There are no art schools in Rwanda, no hot galleries, no cozy art-supply shops proffering paints, inks, brushes, and canvas. Yet 15 years after a genocide marked by 100 days of soul-crushing violence, a small cooperative arts center is finding a foothold and fostering a new community of artists, dancers, and musicians to help Rwanda inch toward reconciliation.

The Ivuka Arts center (ivuka means “rebirth”) is housed in a small indoor/outdoor space in Kigali, just a few blocks from the British and Kenyan embassies. It was founded in 2007 by visual artist Collin Sekajugo as a multipurpose facility that contains studio space, hosts workshops, and helps fledgling painters and sculptors “make a living from their art,” Sekajugo tells Peace Review (July-Sept. 2009).

In 2008 daily encounters with Kigali’s street kids inspired Sekajugo to make even more of Ivuka’s meager square footage: He started RwaMakondera, a dance troupe for poor children. The energetic group of 45 includes kids between 3 and 12 years old–“Yes,” Sekajugo exclaims, “our youngest dancer is 3 years old!”–and focuses on teaching them to tell centuries-old stories using Rwandan traditions like the intore, a fluid, delicate dance with movements resembling both ballet and tai chi. “It gives them some roots,” Sekajugo says.

“The group was founded on the ideology that every child has hope and talent, and that this hope and talent only need to be nurtured, to find an outlet, to be represented,” he says. “If you look into these kids’ eyes, you can see they have a lot to say, they just have no means of expressing it. Now they have music and dance.”
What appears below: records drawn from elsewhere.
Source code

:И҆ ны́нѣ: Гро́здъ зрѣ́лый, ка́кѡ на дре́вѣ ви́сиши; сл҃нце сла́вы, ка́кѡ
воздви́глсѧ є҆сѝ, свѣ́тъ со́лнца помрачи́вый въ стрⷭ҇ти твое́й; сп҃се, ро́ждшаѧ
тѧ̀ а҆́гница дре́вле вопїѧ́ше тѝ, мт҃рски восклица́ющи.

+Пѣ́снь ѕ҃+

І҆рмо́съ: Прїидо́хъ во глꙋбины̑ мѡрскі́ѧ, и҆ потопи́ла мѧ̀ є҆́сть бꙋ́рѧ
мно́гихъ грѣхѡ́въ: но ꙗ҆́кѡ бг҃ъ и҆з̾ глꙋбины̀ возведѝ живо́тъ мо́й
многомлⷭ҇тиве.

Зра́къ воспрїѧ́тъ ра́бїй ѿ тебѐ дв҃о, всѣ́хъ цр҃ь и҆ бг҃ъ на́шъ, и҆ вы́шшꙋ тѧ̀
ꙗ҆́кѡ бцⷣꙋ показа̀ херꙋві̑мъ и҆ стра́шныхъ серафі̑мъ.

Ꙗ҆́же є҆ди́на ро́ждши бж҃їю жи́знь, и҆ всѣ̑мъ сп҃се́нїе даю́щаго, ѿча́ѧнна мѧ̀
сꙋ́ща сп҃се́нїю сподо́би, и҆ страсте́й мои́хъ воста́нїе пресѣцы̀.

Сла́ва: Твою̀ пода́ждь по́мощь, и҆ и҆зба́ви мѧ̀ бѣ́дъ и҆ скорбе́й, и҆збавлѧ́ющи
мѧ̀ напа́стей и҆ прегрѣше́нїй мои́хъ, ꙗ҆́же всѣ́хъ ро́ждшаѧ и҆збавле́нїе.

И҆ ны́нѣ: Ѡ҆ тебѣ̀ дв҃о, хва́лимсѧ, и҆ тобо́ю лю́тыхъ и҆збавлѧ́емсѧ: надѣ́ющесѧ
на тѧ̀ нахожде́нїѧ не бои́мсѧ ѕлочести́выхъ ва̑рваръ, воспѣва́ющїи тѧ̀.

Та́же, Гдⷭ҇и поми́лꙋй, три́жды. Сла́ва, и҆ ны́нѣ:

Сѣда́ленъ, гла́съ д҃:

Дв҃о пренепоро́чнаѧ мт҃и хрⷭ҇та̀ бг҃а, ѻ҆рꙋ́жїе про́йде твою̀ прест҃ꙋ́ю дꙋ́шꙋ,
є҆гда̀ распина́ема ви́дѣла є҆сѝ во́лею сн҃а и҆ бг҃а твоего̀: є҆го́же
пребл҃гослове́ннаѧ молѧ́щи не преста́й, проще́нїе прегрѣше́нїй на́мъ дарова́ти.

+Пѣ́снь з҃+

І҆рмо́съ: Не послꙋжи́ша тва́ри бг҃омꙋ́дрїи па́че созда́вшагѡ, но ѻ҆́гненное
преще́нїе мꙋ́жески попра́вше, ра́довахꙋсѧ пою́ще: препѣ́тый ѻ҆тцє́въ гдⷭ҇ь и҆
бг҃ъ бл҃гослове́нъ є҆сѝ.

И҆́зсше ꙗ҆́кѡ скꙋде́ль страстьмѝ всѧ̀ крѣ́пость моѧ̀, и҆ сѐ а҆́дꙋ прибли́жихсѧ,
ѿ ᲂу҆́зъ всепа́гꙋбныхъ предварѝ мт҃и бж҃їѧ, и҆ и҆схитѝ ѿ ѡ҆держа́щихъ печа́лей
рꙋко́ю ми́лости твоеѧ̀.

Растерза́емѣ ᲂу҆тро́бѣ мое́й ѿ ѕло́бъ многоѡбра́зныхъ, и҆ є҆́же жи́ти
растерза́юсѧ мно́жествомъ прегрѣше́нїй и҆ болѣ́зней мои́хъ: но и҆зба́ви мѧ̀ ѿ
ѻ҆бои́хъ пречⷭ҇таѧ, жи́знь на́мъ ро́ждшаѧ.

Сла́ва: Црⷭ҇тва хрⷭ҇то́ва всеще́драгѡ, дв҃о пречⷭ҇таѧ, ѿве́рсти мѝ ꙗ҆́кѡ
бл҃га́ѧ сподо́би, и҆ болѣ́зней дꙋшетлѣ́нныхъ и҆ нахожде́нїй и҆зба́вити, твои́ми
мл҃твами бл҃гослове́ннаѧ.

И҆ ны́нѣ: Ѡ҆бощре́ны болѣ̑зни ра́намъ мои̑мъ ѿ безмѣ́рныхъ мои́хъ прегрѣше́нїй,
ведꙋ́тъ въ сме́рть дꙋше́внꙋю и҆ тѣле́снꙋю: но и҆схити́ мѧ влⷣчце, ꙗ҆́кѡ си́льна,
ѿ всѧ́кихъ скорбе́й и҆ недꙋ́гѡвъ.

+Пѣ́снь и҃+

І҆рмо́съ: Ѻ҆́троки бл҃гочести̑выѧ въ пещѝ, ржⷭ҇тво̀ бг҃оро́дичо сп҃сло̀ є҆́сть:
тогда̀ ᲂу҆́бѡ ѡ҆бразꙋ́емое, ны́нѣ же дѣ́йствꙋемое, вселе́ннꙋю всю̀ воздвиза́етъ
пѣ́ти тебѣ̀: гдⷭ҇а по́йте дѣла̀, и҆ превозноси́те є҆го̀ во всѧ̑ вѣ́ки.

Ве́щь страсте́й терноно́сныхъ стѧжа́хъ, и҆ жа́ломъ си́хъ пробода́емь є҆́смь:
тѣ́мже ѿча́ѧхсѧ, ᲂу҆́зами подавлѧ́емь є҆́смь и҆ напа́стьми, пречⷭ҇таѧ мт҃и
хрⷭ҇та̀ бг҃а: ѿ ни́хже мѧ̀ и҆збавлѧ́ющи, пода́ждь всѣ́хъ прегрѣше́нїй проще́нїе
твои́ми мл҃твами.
Ivuka’s artists tend not to address the genocide in their works. “It’s still a very sensitive subject here,” Sekajugo explains, “perhaps too sensitive.” He stresses, though, that there’s power of unity inherent in the RwaMakondera project. “Music and dance teach the kids a lot about reconciliation, what it means to live with each other, in a community. There are different ethnicities in the group, and when they dance together, they have to forget about all these differences; they’re just one.”